Although under-reported, VAA is a clinically significant variant. Recent investigations have raised concerns about the safety of cervical spine manipulation in patients with VAA [19]. VA dissections have been reported after manipulation of the cervical spine [21], [22]. Such an event could be especially devastating in these patients given the lack of collateral flow to the brainstem. Premanipulative provocative tests may help clinicians identify patients with poor collateral flow through the vertebrobasilar system [23]. Furthermore, it is important that radiologists be aware of VAA as it can be easily misdiagnosed as a VA dissection. A broader awareness of this anomaly may improve time-to-diagnosis and enable future researchers to establish a more accurate estimate of the actual incidence of VAA.

In our patient, we believe the right-sided VAA to be the “first hit” that predisposed her to BHS. A recent meta-analysis similarly identified VAA as a contributing factor in at least 9 of 126 patients with BHS [3]. On the left- side, the presence of a bony bridge extending over the groove for the VA on C1 likely served as the “second-hit” for BHS. This anatomical variant is most commonly known as an arcuate foramen, but has been given several different monikers in the literature including Kimmerle’s anomaly and ponticulus posticus [24]. Arcuate foramina have been estimated to occur in around 16.7% of the general population and are thought to form as a result of abnormal ossification of the posterior atlantooccipital membrane [25], [26]. Although generally asymptomatic, the presence of an arcuate foramen has been associated with migraine, chronic neck pain, and VA dissection [27], [28], [29].

Cadaveric studies have demonstrated a close adherence between the VA and the overlying bony bridge which tethers the VA onto the posterior arch of C1 [30]. In the present case, we hypothesize that the left-sided arcuate foramen limited the normal movement of our patient's dominant left VA such that during right-ward rotation of the head, it was stretched to the point of occlusion.
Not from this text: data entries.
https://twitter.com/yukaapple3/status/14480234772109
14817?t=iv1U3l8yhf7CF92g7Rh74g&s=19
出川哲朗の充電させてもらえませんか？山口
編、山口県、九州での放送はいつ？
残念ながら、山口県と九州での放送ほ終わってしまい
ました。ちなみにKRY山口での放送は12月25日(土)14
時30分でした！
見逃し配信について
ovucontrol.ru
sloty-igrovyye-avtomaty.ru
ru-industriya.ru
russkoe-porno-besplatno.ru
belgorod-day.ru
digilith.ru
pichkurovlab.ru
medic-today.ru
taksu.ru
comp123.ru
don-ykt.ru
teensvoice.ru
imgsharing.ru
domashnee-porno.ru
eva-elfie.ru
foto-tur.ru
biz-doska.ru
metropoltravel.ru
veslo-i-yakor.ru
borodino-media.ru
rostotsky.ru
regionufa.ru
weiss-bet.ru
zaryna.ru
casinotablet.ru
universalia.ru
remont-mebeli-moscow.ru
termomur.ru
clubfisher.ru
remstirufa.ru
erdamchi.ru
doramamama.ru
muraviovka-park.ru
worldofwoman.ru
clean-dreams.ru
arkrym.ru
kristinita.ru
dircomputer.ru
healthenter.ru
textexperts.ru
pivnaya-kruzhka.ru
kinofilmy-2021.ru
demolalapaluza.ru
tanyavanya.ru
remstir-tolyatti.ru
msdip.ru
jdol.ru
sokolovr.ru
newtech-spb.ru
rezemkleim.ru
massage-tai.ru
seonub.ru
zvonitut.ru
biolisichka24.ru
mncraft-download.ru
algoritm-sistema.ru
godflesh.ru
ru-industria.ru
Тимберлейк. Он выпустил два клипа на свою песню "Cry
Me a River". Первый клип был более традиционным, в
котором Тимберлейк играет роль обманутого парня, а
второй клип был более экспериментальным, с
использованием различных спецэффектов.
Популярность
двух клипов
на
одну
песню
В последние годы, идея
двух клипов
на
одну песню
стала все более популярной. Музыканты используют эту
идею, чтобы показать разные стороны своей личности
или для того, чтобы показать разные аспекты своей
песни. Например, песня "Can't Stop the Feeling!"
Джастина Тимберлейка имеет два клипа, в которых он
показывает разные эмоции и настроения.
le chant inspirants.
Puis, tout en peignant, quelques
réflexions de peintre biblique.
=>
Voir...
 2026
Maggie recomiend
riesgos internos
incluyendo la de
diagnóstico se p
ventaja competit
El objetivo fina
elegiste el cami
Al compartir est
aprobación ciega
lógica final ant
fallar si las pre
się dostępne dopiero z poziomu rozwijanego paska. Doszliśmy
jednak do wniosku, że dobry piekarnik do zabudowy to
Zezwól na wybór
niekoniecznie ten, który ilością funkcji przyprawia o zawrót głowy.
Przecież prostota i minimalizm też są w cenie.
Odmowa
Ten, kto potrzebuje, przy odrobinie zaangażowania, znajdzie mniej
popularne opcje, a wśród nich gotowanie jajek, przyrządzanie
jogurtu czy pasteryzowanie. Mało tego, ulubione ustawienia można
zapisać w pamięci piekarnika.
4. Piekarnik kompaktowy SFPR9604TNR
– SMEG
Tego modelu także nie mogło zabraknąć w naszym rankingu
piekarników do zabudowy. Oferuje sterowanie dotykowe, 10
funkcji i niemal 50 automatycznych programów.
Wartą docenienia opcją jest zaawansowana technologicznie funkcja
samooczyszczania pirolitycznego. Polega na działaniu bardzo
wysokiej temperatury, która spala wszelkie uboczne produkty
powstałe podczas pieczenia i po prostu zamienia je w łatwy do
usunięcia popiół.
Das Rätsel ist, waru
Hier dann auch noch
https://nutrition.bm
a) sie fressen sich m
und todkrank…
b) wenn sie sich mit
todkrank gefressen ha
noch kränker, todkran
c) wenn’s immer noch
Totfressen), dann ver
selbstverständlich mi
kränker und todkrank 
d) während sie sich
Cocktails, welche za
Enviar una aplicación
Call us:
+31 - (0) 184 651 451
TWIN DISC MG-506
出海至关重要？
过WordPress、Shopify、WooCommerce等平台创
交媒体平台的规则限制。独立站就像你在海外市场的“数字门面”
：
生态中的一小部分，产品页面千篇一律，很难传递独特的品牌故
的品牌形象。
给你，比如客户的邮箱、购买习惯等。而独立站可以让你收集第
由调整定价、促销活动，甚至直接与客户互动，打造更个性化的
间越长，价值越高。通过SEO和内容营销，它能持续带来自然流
Because of the lack of collateral flow through the right VA, there may have been a transient ischemic event in the cerebellar and labyrinthine circulation which induced the symptoms of BHS [31].
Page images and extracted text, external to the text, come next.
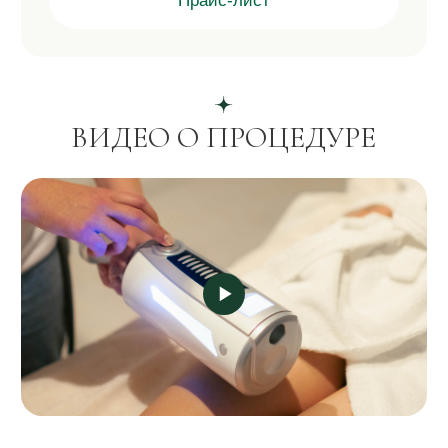
индивидуальные параметры воздействия и режим
работы аппарата.
КАК ПРОХОДИТ
ПРОЦЕДУРА
2 этап
Компрессионная микровибрация
Манипула с силиконовыми сферами выполняет
глубокий массаж тканей, стимулируя
кровообращение, лимфоток и обменные
процессы. Процедура проходит комфортно, без
боли и повреждения кожи.
3 этап
Формирование результата
Активизируется выведение лишней жидкости,
уменьшаются застойные явления, повышается
тонус кожи и мышц. Уже после первых процедур
становятся заметны уменьшение объемов тела
и улучшение качества кожи.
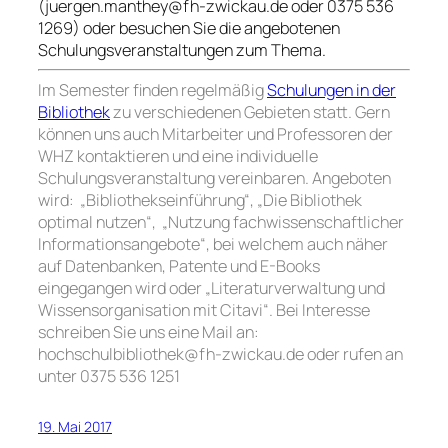
(juergen.manthey@fh-zwickau.de oder 0375 536
1269) oder besuchen Sie die angebotenen
Schulungsveranstaltungen zum Thema.
Im Semester finden regelmäßig
Schulungen in der
Bibliothek
zu verschiedenen Gebieten statt. Gern
können uns auch Mitarbeiter und Professoren der
WHZ kontaktieren und eine individuelle
Schulungsveranstaltung vereinbaren. Angeboten
wird: „Bibliothekseinführung“, „Die Bibliothek
optimal nutzen“, „Nutzung fachwissenschaftlicher
Informationsangebote“, bei welchem auch näher
auf Datenbanken, Patente und E-Books
eingegangen wird oder „Literaturverwaltung und
Wissensorganisation mit Citavi“. Bei Interesse
schreiben Sie uns eine Mail an:
hochschulbibliothek@fh-zwickau.de
oder rufen an
unter 0375 536 1251
19. Mai 2017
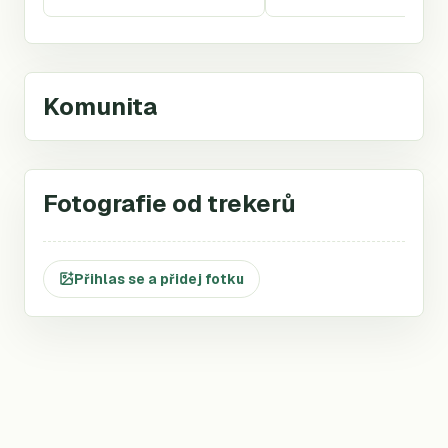
Komunita
Fotografie od trekerů
Přihlas se a přidej fotku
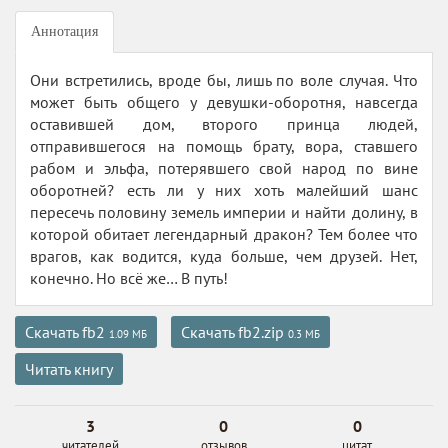
Аннотация
Они встретились, вроде бы, лишь по воле случая. Что
может быть общего у девушки-оборотня, навсегда
оставившей дом, второго принца людей,
отправившегося на помощь брату, вора, ставшего
рабом и эльфа, потерявшего свой народ по вине
оборотней? есть ли у них хоть малейший шанс
пересечь половину земель империи и найти долину, в
которой обитает легендарный дракон? Тем более что
врагов, как водится, куда больше, чем друзей. Нет,
конечно. Но всё же… В путь!
Скачать fb2
Скачать fb2.zip
1.09 МБ
0.3 МБ
Читать книгу
3
0
0
читателей
отзывов
цитат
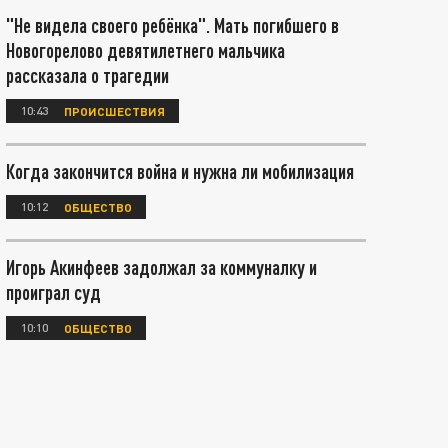
"Не видела своего ребёнка". Мать погибшего в
Новогорелово девятилетнего мальчика
рассказала о трагедии
10:43
ПРОИСШЕСТВИЯ
Когда закончится война и нужна ли мобилизация
10:12
ОБЩЕСТВО
Игорь Акинфеев задолжал за коммуналку и
проиграл суд
10:10
ОБЩЕСТВО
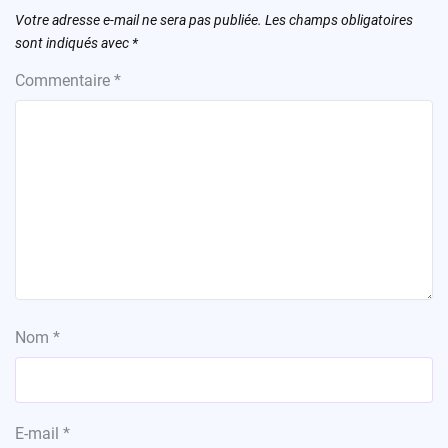
Votre adresse e-mail ne sera pas publiée.
Les champs obligatoires
sont indiqués avec
*
Commentaire
*
Nom
*
E-mail
*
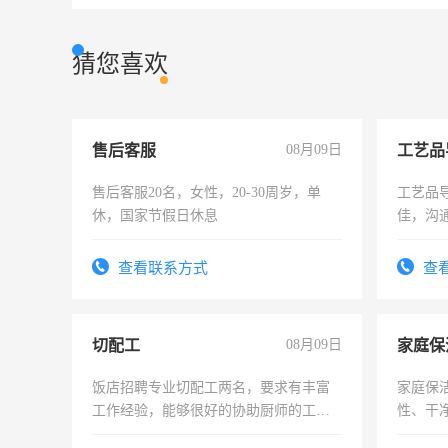
猜您喜欢
售后客服
08月09日
工艺品
售后客服20名，女性，20-30周岁，单
工艺品导
休，国家节假日休息
佳，沟
上进心
查看联系方式
查
切配工
08月09日
家庭保
饭店招聘专业切配工两名，要求有丰富
家庭保
工作经验，能够很好的协助厨师的工
性、干净
作。包吃住，每月有公休，工资3500-
时间灵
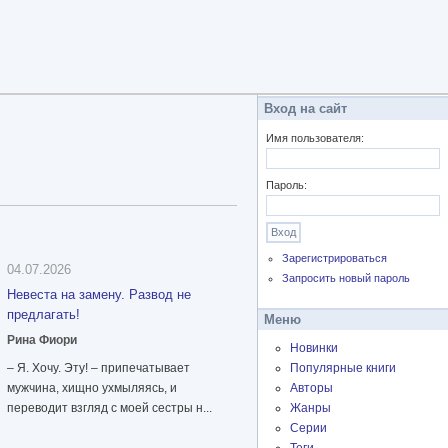
Вход на сайт
Имя пользователя:
Пароль:
Зарегистрироваться
04.07.2026
Запросить новый пароль
Невеста на замену. Развод не
предлагать!
Меню
Рина Фиори
Новинки
– Я. Хочу. Эту! – припечатывает
Популярные книги
мужчина, хищно ухмыляясь, и
Авторы
переводит взгляд с моей сестры н...
Жанры
Серии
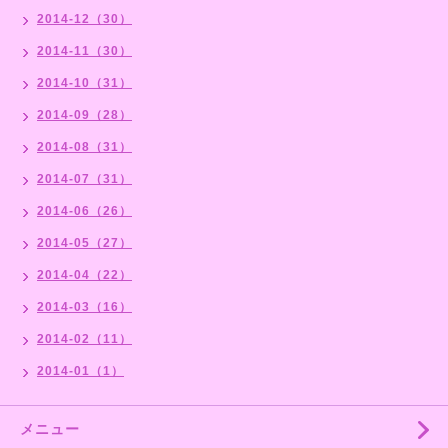
2014-12（30）
2014-11（30）
2014-10（31）
2014-09（28）
2014-08（31）
2014-07（31）
2014-06（26）
2014-05（27）
2014-04（22）
2014-03（16）
2014-02（11）
2014-01（1）
メニュー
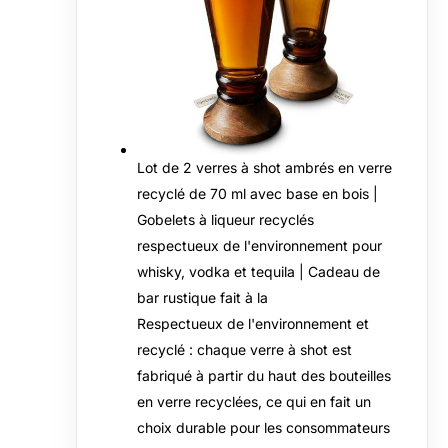
Lot de 2 verres à shot ambrés en verre
recyclé de 70 ml avec base en bois |
Gobelets à liqueur recyclés
respectueux de l'environnement pour
whisky, vodka et tequila | Cadeau de
bar rustique fait à la
Respectueux de l'environnement et
recyclé : chaque verre à shot est
fabriqué à partir du haut des bouteilles
en verre recyclées, ce qui en fait un
choix durable pour les consommateurs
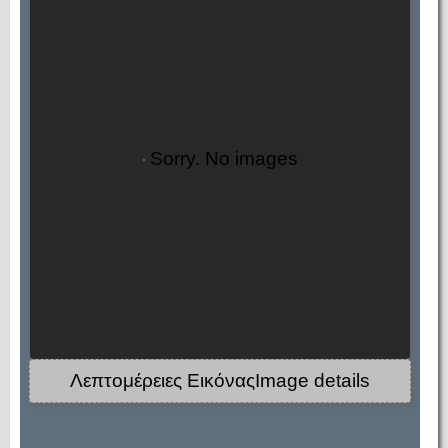
Sorry. No images
Λεπτομέρειες ΕικόναςImage details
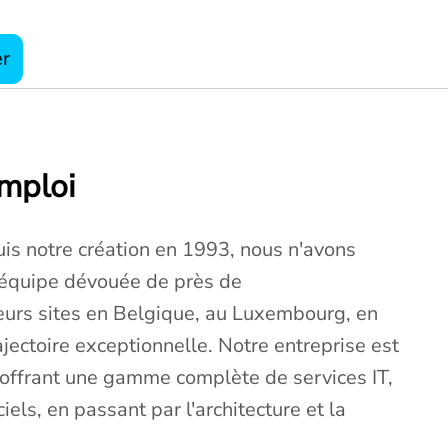
er
emploi
is notre création en 1993, nous n'avons
e équipe dévouée de près de
ieurs sites en Belgique, au Luxembourg, en
ajectoire exceptionnelle. Notre entreprise est
, offrant une gamme complète de services IT,
els, en passant par l'architecture et la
Surgical decompression or fusion procedures have been used with some success to treat cases of BHS [3]. As our patient's symptoms were not debilitating, she elected to simply avoid provocative head movements and has been generally asymptomatic during follow-up. The question that now remains is: could her right sided congenital sensorineural hearing loss be associated with her atretic right VA? Hearing loss in young children may be congenital or acquired [32]. Both categories encompass a myriad of conditions that cause deafness including syndromic and nonsyndromic genetic disorders, bony anomalies, infections, drug exposure, and prematurity [33], [34], [35]. As the details of our patient's early childhood medical history are relatively unknown, it remains unclear as to the exact etiology of her deafness. Disruption of blood flow to the inner ear is recognized as a cause of deafness, particularly in cases of sudden sensorineural hearing loss [36], [37]. Several studies have attempted to correlate sudden hearing loss with other vascular anomalies of the circle of Willis with mixed results [38], [39]. To our knowledge, there is no documented association between VA anomalies and hearing disturbances. Further investigation of VA anatomy in adults and children with idiopathic sensorineural hearing loss would be required to establish that the cooccurrence of these two findings in our patient are anything beyond coincidental.
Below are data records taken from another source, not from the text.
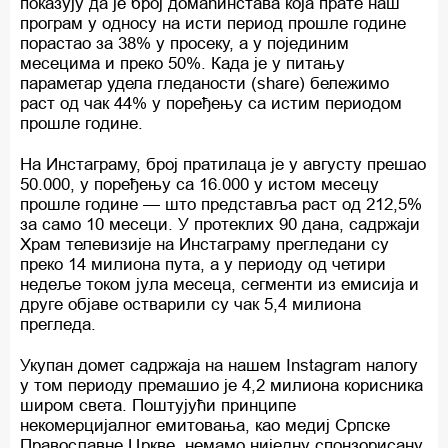
показују да је број домаћинстава која прате наш
програм у односу на исти период прошле године
порастао за 38% у просеку, а у појединим
месецима и преко 50%. Када је у питању
параметар удела гледаности (share) бележимо
раст од чак 44% у поређењу са истим периодом
прошле године.
На Инстаграму, број пратилаца је у августу прешао
50.000, у поређењу са 16.000 у истом месецу
прошле године — што представља раст од 212,5%
за само 10 месеци. У протеклих 90 дана, садржаји
Храм телевизије на Инстаграму прегледани су
преко 14 милиона пута, а у периоду од четири
недеље током јула месеца, сегменти из емисија и
друге објаве остварили су чак 5,4 милиона
прегледа.
Укупан домет садржаја на нашем Instagram налогу
у том периоду премашио је 4,2 милиона корисника
широм света. Поштујући принципе
некомерцијалног емитовања, као медиј Српске
Православне Цркве, немамо ниједну спонзорисану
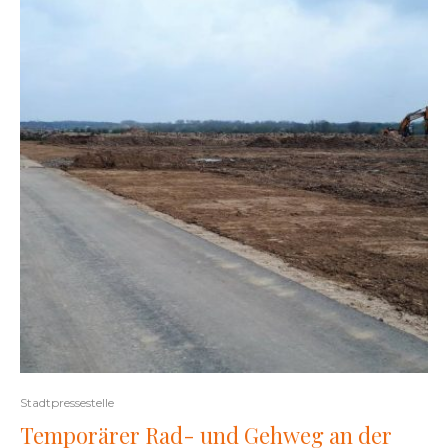
Stadtpressestelle
Temporärer Rad- und Gehweg an der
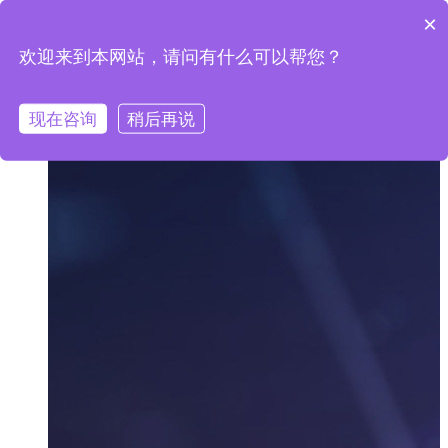
×
欢迎来到本网站，请问有什么可以帮您？
现在咨询
稍后再说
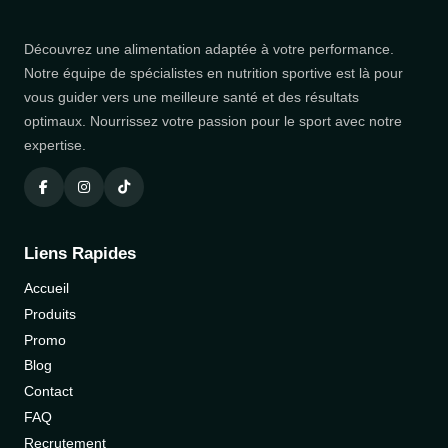
Découvrez une alimentation adaptée à votre performance.
Notre équipe de spécialistes en nutrition sportive est là pour
vous guider vers une meilleure santé et des résultats
optimaux. Nourrissez votre passion pour le sport avec notre
expertise.
Liens Rapides
Accueil
Produits
Promo
Blog
Contact
FAQ
Recrutement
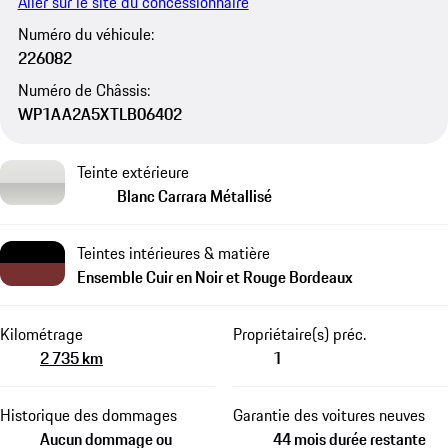
Aller sur le site du concessionnaire
Numéro du véhicule:
226082
Numéro de Châssis:
WP1AA2A5XTLB06402
Teinte extérieure
Blanc Carrara Métallisé
Teintes intérieures & matière
Ensemble Cuir en Noir et Rouge Bordeaux
Kilométrage
Propriétaire(s) préc.
2 735 km
1
Historique des dommages
Garantie des voitures neuves
Aucun dommage ou
44 mois durée restante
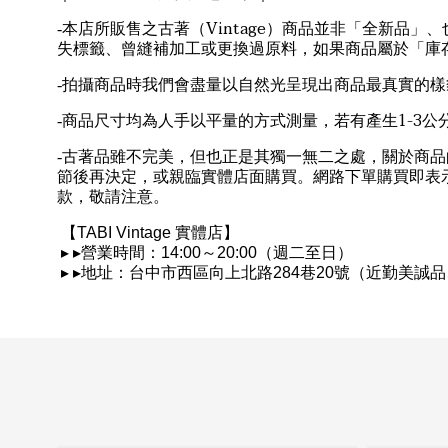
Vintage
-
本店所販售之古著（
）商品並非「全新品」、
失標籤、曾縫補加工或更換過原料，如果商品屬於「庫
-
拍攝商品時我們會盡量以自然光呈現出商品最真實的樣
1-3
-
商品尺寸均為人手以平量的方式測量，若有產生
公
-
古著品雖不完美，但也正是其獨一無二之處，關於商品
節後再決定，或親臨實體店面購買。網路下單購買即表
款，敬請注意。
【
TABI Vintage
實體店】
▸
▸
營業時間：
14:00
～
20:00
（週二至日）
▸
▸
地址：台中市西區向上北路
284
巷
20
號（近勤美誠品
This case illustrates how variations in the course and structure of the VA can predispose an individual to BHS. Clinicians evaluating patients with rotation-induced dizziness should be aware that these anomalies may alter their presentation and influence the clinical decision-making process. Vascular imaging that includes the symptomatic position could be especially illustrative in cases such as this. Furthermore, we present a novel association between VAA and unilateral deafness. Although we cannot establish causality between these two findings, their concordance in this patient may help direct future research and clinical evaluations of patients with unexplained unilateral congenital deafness.